→ DATASET RECORDS:
+---+

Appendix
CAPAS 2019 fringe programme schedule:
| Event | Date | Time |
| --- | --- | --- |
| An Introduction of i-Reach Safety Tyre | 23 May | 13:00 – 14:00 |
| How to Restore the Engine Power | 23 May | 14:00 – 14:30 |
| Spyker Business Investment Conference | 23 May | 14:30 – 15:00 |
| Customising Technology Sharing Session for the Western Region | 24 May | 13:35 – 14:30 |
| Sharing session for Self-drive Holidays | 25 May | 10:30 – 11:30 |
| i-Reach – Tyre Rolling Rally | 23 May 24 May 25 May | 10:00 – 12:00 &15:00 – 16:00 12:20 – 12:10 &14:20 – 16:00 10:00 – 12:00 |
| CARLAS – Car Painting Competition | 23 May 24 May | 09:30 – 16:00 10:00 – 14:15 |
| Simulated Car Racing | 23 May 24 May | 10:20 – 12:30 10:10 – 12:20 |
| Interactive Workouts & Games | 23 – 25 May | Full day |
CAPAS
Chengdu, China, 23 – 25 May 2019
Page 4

+---+

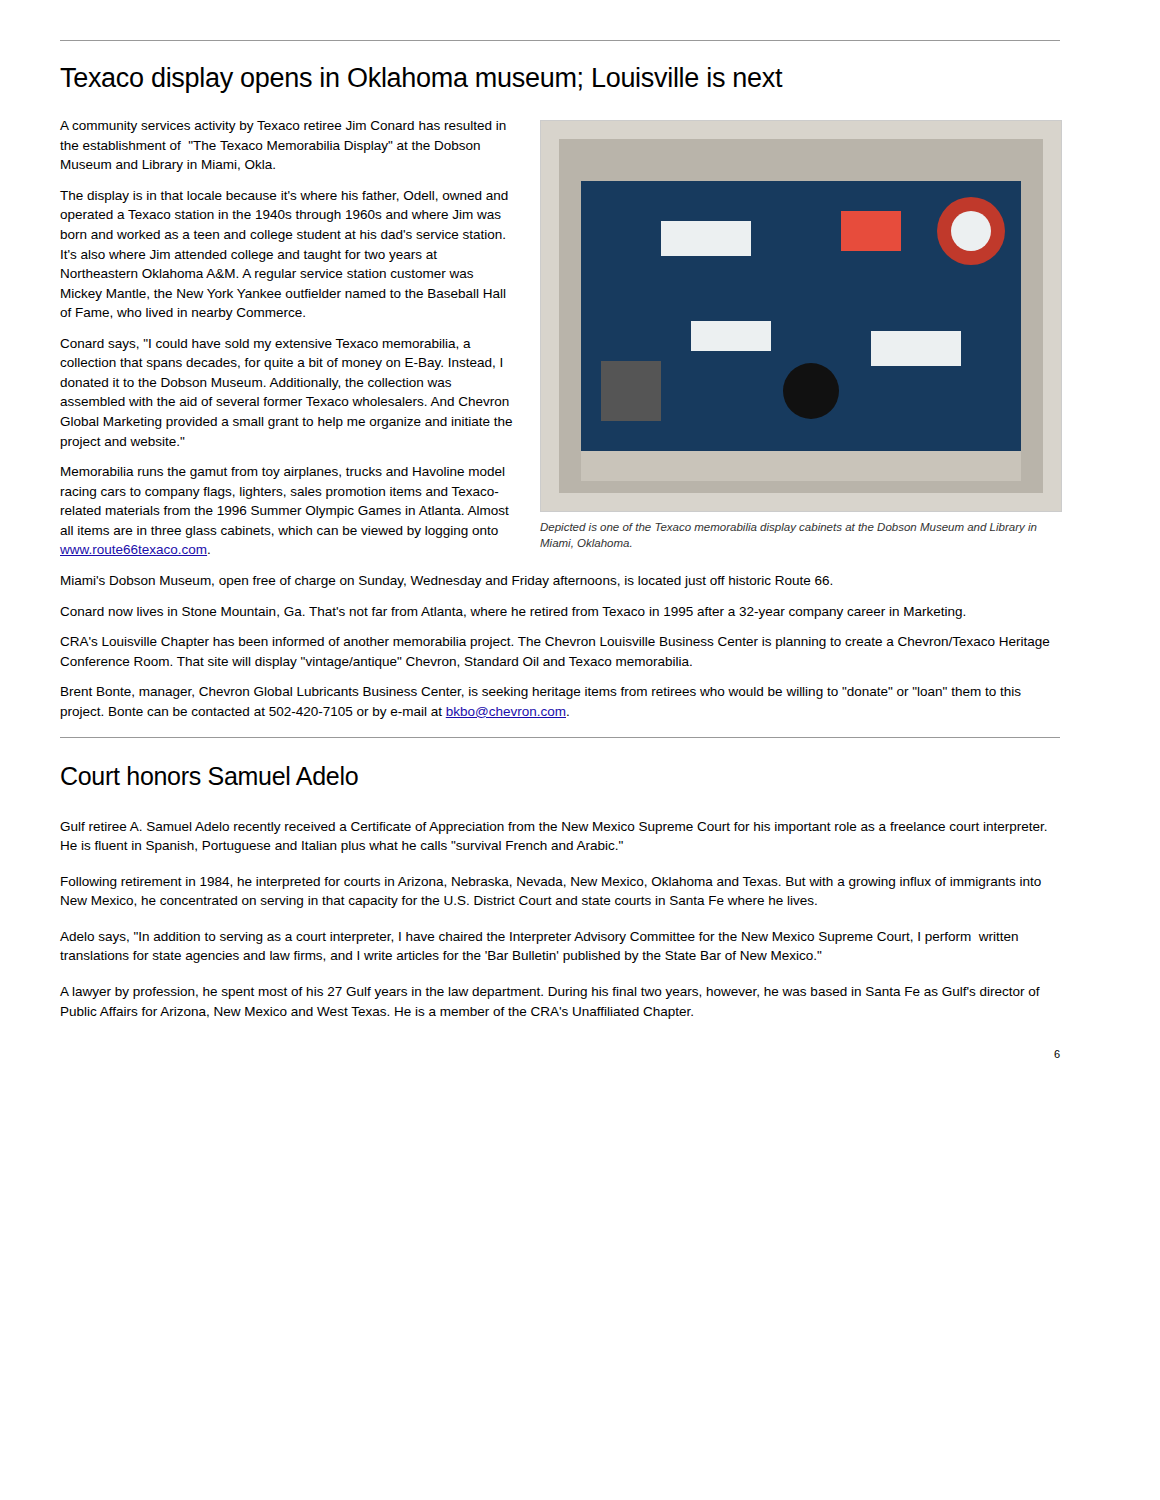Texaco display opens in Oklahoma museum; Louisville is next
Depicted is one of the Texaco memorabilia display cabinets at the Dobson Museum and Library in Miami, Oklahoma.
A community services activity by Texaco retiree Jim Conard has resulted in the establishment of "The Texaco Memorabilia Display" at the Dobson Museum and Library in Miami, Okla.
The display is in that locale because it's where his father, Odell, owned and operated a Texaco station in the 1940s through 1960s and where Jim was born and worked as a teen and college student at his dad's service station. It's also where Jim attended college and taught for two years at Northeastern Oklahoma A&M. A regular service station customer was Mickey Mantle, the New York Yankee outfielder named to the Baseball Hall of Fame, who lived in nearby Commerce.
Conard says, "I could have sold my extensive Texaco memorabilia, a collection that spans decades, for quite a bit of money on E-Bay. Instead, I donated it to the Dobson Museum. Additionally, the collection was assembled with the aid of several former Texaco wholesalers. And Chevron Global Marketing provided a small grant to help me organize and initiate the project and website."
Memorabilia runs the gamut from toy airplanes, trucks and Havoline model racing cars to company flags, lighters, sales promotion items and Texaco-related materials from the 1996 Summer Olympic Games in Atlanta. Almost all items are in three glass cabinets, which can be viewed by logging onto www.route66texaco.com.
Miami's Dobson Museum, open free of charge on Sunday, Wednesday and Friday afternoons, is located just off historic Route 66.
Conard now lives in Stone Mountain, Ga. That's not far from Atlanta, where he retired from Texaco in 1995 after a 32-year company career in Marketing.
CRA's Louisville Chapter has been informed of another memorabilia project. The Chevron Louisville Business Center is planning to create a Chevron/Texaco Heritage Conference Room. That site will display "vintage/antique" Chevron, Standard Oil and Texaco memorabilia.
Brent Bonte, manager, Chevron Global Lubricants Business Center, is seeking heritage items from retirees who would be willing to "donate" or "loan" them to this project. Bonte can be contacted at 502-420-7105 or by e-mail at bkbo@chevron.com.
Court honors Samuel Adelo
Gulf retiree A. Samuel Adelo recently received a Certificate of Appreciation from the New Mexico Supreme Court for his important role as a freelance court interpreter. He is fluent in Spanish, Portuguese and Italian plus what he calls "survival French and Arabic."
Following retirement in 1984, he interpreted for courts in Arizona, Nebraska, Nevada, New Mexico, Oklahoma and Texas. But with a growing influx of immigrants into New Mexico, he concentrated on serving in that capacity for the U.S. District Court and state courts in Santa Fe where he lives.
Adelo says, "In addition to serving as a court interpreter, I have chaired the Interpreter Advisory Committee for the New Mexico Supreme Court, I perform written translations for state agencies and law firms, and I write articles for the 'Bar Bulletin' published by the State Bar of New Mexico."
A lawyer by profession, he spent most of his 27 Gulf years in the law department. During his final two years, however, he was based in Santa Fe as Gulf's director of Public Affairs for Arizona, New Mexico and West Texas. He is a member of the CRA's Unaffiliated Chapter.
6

+---+

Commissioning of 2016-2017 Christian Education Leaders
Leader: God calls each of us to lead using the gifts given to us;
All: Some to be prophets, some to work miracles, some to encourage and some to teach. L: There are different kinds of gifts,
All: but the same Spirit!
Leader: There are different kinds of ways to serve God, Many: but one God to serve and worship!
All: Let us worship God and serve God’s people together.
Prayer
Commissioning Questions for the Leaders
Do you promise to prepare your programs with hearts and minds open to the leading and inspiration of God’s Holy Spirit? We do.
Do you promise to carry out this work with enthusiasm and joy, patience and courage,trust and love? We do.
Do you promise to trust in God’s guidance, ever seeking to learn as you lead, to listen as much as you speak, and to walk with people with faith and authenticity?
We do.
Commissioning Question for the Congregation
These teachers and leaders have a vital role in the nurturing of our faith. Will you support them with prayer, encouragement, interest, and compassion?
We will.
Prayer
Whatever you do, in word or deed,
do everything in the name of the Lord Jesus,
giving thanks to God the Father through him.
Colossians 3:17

+---+

→ WORK ORDER: Only the lines with the string "state" are wanted; pick them out of the records above and copy them.

→ RESPONSE TO THIS TASK:
Following retirement in 1984, he interpreted for courts in Arizona, Nebraska, Nevada, New Mexico, Oklahoma and Texas. But with a growing influx of immigrants into New Mexico, he concentrated on serving in that capacity for the U.S. District Court and state courts in Santa Fe where he lives.
Adelo says, "In addition to serving as a court interpreter, I have chaired the Interpreter Advisory Committee for the New Mexico Supreme Court, I perform written translations for state agencies and law firms, and I write articles for the 'Bar Bulletin' published by the State Bar of New Mexico."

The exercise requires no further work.